Seketika itu si Burung tidak dapat bicara karena tertimbun kotoran kerbau. Si Burung mengira lagi bahwa mati tak bisa bernapas.
Namun perlahan lahan, dia merasakan kehangatan, salju yang membeku pada bulunya pelan pelan meleleh oleh hangatnya tahi kerbau, dia dapat bernapas lega dan melihat kembali langit yang cerah. Si Burung Pipit berteriak kegirangan, bernyanyi keras sepuas puasnya-nya.

Mendengar ada suara burung bernyanyi, seekor anak kucing menghampiri sumber suara, mengulurkan tangannya, mengais tubuh si burung dan kemudian menimang nimang, menjilati, mengelus dan membersihkan sisa-sisa salju yang masih menempel pada bulu si burung. Begitu bulunya bersih, Si Burung bernyanyi dan menari kegirangan, dia mengira telah mendapatkan teman yang ramah dan baik hati.

Namun apa yang terjadi kemudian, seketika itu juga dunia terasa gelap gulita bagi si Burung, dan tamatlah riwayat si Burung Pipit ditelan oleh si Kucing.

Dari kisah ini, banyak pesan moral yang dapat dipakai sebagai pelajaran:

* Halaman tetangga yang nampak lebih hijau, belum tentu cocok buat kita.
*
* Baik dan buruknya penampilan, jangan dipakai sebagai satu satunya ukuran.
*
* Apa yang pada mulanya terasa pahit dan tidak enak, kadang kadang bisa berbalik membawa hikmah yang menyenangkan, dan demikian pula sebaliknya.
*
* Ketika kita baru saja mendapatkan kenikmatan, jangan lupa dan jangan terburu nafsu, agar tidak kebablasan.
*
* Waspadalah terhadap Orang yang memberikan janji yang berlebihan.






BELAJARLAH UNTUK BERKATA “CUKUP”.

Alkisah, seorang petani menemukan sebuah mata air ajaib.
Mata air itu bisa mengeluarkan kepingan uang emas yang tak terhingga banyaknya.
Mata air itu bisa membuat si petani menjadi kaya raya seberapapun yang diinginkannya, sebab kucuran uang emas itu baru akan berhenti bila si petani mengucapkan kata “cukup”.

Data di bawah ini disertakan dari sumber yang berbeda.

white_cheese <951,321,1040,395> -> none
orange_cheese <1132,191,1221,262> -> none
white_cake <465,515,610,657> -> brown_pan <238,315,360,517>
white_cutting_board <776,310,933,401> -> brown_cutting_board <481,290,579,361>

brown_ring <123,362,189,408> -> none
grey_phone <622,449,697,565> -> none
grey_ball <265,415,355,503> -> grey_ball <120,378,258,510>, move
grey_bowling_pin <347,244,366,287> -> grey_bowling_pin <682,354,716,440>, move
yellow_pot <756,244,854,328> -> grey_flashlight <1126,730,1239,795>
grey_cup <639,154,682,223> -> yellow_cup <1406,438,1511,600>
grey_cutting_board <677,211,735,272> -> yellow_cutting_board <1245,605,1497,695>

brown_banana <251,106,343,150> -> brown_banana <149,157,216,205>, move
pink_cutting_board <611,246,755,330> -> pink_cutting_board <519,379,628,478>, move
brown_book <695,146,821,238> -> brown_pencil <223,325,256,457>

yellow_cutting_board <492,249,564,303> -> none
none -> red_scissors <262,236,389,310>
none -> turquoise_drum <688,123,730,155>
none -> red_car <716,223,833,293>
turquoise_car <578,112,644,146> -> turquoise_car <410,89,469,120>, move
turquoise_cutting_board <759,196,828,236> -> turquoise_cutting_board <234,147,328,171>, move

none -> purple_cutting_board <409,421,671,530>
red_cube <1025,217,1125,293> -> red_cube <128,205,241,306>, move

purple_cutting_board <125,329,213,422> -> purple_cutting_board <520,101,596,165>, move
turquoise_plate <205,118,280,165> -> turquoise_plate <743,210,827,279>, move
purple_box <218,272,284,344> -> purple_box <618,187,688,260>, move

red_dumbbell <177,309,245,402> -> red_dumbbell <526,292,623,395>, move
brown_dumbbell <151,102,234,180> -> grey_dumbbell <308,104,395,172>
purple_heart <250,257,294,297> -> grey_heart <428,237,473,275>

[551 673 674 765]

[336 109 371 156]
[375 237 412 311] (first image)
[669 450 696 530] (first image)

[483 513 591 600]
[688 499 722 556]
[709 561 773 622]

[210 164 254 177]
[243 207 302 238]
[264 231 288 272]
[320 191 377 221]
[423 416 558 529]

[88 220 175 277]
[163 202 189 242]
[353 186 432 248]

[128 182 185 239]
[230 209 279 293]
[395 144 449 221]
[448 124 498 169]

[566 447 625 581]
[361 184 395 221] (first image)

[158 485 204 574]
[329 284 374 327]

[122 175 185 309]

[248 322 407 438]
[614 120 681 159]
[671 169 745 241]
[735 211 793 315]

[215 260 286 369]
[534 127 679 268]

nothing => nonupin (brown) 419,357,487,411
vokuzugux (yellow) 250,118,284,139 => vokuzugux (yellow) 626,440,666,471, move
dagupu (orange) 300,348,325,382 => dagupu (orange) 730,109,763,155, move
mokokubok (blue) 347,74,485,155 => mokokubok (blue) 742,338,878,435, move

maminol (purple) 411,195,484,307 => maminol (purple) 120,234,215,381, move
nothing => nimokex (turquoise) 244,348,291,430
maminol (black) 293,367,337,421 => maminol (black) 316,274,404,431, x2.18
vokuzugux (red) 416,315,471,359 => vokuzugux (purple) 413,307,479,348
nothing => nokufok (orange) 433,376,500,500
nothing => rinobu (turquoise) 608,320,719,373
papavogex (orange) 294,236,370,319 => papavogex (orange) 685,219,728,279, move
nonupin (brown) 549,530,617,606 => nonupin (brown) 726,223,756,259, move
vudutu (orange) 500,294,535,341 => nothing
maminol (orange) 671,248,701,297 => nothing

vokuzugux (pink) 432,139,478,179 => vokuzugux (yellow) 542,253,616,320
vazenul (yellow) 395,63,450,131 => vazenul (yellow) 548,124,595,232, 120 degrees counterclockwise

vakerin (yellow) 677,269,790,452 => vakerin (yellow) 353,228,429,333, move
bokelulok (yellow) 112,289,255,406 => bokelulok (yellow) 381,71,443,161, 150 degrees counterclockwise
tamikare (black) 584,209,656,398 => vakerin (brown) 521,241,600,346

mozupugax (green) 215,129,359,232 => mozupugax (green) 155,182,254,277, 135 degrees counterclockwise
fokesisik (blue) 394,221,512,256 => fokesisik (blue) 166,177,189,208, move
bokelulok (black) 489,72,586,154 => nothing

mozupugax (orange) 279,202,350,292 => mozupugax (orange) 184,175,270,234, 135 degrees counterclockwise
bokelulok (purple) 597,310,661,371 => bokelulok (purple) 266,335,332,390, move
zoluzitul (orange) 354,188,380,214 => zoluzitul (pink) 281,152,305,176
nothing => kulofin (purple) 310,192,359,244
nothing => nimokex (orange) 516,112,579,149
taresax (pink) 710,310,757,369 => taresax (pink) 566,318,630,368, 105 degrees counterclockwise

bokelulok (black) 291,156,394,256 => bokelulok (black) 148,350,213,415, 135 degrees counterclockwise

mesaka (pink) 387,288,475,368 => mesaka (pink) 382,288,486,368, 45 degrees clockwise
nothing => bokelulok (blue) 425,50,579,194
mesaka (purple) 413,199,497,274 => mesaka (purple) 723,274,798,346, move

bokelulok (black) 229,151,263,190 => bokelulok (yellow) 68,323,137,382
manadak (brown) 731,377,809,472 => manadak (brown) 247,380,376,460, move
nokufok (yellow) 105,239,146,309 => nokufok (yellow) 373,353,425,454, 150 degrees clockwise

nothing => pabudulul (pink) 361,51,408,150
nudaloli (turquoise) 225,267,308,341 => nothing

Seketika si petani terperangah melihat kepingan uang emas berjatuhan di depan hidungnya. Diambilnya beberapa ember untuk menampung uang kaget itu.
Setelah semuanya penuh, dibawanya ke gubug mungilnya untuk disimpan di sana.
Kucuran uang terus mengalir sementara si petani mengisi semua karungnya, seluruh tempayannya, bahkan mengisi penuh rumahnya.

Masih kurang!
Dia menggali sebuah lubang besar untuk menimbun emasnya.
Belum cukup, dia membiarkan mata air itu terus mengalir hingga akhirnya petani itu mati tertimbun bersama ketamakannya karena dia tak pernah bisa berkata cukup.

Kata yang paling sulit diucapkan oleh manusia barangkali adalah kata “cukup”.
Kapankah kita bisa berkata cukup?
Hampir semua pegawai merasa gajinya belum bisa dikatakan sepadan dengan kerja kerasnya.

Pengusaha hampir selalu merasa pendapatan perusahaannya masih di bawah target.
Istri mengeluh suaminya kurang perhatian.

Suami berpendapat istrinya kurang pengertian.
Anak-anak menganggap orang tuanya kurang murah hati.
Semua merasa kurang dan kurang.
Kapankah kita bisa berkata cukup?
Cukup bukanlah soal berapa jumlahnya.
Cukup adalah persoalan kepuasan hati.
Cukup hanya bisa diucapkan oleh orang yang bisa mensyukuri.
Tak perlu takut berkata cukup.

Mengucapkan kata cukup bukan berarti kita berhenti berusaha dan berkarya.
“Cukup” jangan diartikan sebagai kondisi stagnasi, mandeg dan berpuas diri.
Mengucapkan kata cukup membuat kita melihat apa yang telah kita terima, bukan apa yang belum kita dapatkan.

Jangan biarkan kerakusan manusia membuat kita sulit berkata cukup.
Belajarlah mencukupkan diri dengan apa yang ada pada diri kita hari ini, maka kita akan menjadi manusia yang berbahagia.
Belajarlah untuk berkata “Cukup”





HANYA SEKEPING KOIN PENYOK..!!!

Alkisah, seorang lelaki keluar dari pekarangan rumahnya, berjalan tak tentu arah dengan rasa putus asa. Sudah cukup lama ia menganggur. Kondisi finansial keluarganya morat-marit. Sementara para tetangganya sibuk memenuhi rumah dengan barang-barang mewah, ia masih bergelut memikirkan cara memenuhi kebutuhan pokok keluarganya sandang dan pangan.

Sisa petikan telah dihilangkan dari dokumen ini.